▸ **What the exercise asks**
Reprint the entire listing exactly.

▸ **Data shown**
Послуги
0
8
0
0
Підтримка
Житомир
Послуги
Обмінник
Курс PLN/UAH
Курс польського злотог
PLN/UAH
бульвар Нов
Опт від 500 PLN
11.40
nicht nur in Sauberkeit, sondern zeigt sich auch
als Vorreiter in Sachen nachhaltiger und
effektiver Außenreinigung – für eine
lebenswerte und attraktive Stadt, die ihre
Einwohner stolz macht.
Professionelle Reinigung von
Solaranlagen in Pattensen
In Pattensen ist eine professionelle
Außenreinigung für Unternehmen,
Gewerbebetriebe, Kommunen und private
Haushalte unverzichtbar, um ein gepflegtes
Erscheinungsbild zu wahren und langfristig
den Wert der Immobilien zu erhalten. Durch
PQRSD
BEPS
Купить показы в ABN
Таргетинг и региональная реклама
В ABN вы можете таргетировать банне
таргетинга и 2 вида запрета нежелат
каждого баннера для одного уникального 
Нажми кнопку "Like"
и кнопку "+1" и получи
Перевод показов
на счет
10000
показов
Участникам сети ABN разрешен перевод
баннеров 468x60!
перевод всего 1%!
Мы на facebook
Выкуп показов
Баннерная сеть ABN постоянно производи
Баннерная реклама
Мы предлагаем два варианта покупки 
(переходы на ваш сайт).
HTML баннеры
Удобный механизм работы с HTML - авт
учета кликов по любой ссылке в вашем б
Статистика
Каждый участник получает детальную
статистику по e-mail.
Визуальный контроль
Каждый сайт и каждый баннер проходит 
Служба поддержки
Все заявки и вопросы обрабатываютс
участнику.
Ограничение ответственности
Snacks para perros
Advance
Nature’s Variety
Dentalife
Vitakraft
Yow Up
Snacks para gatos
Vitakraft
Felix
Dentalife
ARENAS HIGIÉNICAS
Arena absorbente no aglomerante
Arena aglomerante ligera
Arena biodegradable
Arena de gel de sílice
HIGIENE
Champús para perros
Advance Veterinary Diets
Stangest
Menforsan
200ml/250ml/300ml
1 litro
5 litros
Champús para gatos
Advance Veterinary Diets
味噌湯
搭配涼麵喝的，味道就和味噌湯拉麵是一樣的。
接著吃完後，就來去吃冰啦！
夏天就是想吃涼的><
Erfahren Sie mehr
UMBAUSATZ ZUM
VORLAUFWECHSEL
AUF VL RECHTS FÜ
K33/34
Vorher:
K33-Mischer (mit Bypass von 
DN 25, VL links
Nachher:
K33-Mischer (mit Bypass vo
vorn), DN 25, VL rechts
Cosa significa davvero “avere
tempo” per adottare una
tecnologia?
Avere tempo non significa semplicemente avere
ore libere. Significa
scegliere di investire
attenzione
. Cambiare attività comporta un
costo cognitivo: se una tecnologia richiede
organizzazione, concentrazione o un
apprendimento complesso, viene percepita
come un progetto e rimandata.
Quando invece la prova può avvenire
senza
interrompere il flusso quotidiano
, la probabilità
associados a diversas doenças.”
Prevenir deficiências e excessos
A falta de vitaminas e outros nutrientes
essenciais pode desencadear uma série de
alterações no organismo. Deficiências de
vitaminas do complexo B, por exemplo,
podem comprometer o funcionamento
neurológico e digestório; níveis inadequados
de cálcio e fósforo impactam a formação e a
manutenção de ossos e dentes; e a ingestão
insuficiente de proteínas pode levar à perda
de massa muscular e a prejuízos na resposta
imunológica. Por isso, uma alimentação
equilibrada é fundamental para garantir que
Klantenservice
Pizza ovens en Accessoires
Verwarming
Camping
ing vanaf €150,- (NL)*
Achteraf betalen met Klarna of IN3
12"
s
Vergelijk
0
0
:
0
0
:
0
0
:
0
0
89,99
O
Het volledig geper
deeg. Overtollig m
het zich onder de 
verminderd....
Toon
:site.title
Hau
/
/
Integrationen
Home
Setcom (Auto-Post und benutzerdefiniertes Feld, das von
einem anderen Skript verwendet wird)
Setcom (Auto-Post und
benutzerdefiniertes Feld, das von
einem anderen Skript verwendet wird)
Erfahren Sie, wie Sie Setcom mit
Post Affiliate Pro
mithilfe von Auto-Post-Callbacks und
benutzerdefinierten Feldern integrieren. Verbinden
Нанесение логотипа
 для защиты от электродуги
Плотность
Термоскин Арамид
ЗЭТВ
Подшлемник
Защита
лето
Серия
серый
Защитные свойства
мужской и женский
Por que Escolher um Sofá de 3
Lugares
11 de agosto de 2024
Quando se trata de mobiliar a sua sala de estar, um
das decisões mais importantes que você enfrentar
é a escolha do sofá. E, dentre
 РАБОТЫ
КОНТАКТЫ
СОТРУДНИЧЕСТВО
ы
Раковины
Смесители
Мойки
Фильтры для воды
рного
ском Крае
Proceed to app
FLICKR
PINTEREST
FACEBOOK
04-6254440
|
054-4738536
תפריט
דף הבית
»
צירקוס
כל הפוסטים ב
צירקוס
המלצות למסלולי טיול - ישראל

▸ **Result**
Послуги
0
8
0
0
Підтримка
Житомир
Послуги
Обмінник
Курс PLN/UAH
Курс польського злотог
PLN/UAH
бульвар Нов
Опт від 500 PLN
11.40
nicht nur in Sauberkeit, sondern zeigt sich auch
als Vorreiter in Sachen nachhaltiger und
effektiver Außenreinigung – für eine
lebenswerte und attraktive Stadt, die ihre
Einwohner stolz macht.
Professionelle Reinigung von
Solaranlagen in Pattensen
In Pattensen ist eine professionelle
Außenreinigung für Unternehmen,
Gewerbebetriebe, Kommunen und private
Haushalte unverzichtbar, um ein gepflegtes
Erscheinungsbild zu wahren und langfristig
den Wert der Immobilien zu erhalten. Durch
PQRSD
BEPS
Купить показы в ABN
Таргетинг и региональная реклама
В ABN вы можете таргетировать банне
таргетинга и 2 вида запрета нежелат
каждого баннера для одного уникального 
Нажми кнопку "Like"
и кнопку "+1" и получи
Перевод показов
на счет
10000
показов
Участникам сети ABN разрешен перевод
баннеров 468x60!
перевод всего 1%!
Мы на facebook
Выкуп показов
Баннерная сеть ABN постоянно производи
Баннерная реклама
Мы предлагаем два варианта покупки 
(переходы на ваш сайт).
HTML баннеры
Удобный механизм работы с HTML - авт
учета кликов по любой ссылке в вашем б
Статистика
Каждый участник получает детальную
статистику по e-mail.
Визуальный контроль
Каждый сайт и каждый баннер проходит 
Служба поддержки
Все заявки и вопросы обрабатываютс
участнику.
Ограничение ответственности
Snacks para perros
Advance
Nature’s Variety
Dentalife
Vitakraft
Yow Up
Snacks para gatos
Vitakraft
Felix
Dentalife
ARENAS HIGIÉNICAS
Arena absorbente no aglomerante
Arena aglomerante ligera
Arena biodegradable
Arena de gel de sílice
HIGIENE
Champús para perros
Advance Veterinary Diets
Stangest
Menforsan
200ml/250ml/300ml
1 litro
5 litros
Champús para gatos
Advance Veterinary Diets
味噌湯
搭配涼麵喝的，味道就和味噌湯拉麵是一樣的。
接著吃完後，就來去吃冰啦！
夏天就是想吃涼的><
Erfahren Sie mehr
UMBAUSATZ ZUM
VORLAUFWECHSEL
AUF VL RECHTS FÜ
K33/34
Vorher:
K33-Mischer (mit Bypass von 
DN 25, VL links
Nachher:
K33-Mischer (mit Bypass vo
vorn), DN 25, VL rechts
Cosa significa davvero “avere
tempo” per adottare una
tecnologia?
Avere tempo non significa semplicemente avere
ore libere. Significa
scegliere di investire
attenzione
. Cambiare attività comporta un
costo cognitivo: se una tecnologia richiede
organizzazione, concentrazione o un
apprendimento complesso, viene percepita
come un progetto e rimandata.
Quando invece la prova può avvenire
senza
interrompere il flusso quotidiano
, la probabilità
associados a diversas doenças.”
Prevenir deficiências e excessos
A falta de vitaminas e outros nutrientes
essenciais pode desencadear uma série de
alterações no organismo. Deficiências de
vitaminas do complexo B, por exemplo,
podem comprometer o funcionamento
neurológico e digestório; níveis inadequados
de cálcio e fósforo impactam a formação e a
manutenção de ossos e dentes; e a ingestão
insuficiente de proteínas pode levar à perda
de massa muscular e a prejuízos na resposta
imunológica. Por isso, uma alimentação
equilibrada é fundamental para garantir que
Klantenservice
Pizza ovens en Accessoires
Verwarming
Camping
ing vanaf €150,- (NL)*
Achteraf betalen met Klarna of IN3
12"
s
Vergelijk
0
0
:
0
0
:
0
0
:
0
0
89,99
O
Het volledig geper
deeg. Overtollig m
het zich onder de 
verminderd....
Toon
:site.title
Hau
/
/
Integrationen
Home
Setcom (Auto-Post und benutzerdefiniertes Feld, das von
einem anderen Skript verwendet wird)
Setcom (Auto-Post und
benutzerdefiniertes Feld, das von
einem anderen Skript verwendet wird)
Erfahren Sie, wie Sie Setcom mit
Post Affiliate Pro
mithilfe von Auto-Post-Callbacks und
benutzerdefinierten Feldern integrieren. Verbinden
Нанесение логотипа
 для защиты от электродуги
Плотность
Термоскин Арамид
ЗЭТВ
Подшлемник
Защита
лето
Серия
серый
Защитные свойства
мужской и женский
Por que Escolher um Sofá de 3
Lugares
11 de agosto de 2024
Quando se trata de mobiliar a sua sala de estar, um
das decisões mais importantes que você enfrentar
é a escolha do sofá. E, dentre
 РАБОТЫ
КОНТАКТЫ
СОТРУДНИЧЕСТВО
ы
Раковины
Смесители
Мойки
Фильтры для воды
рного
ском Крае
Proceed to app
FLICKR
PINTEREST
FACEBOOK
04-6254440
|
054-4738536
תפריט
דף הבית
»
צירקוס
כל הפוסטים ב
צירקוס
המלצות למסלולי טיול - ישראל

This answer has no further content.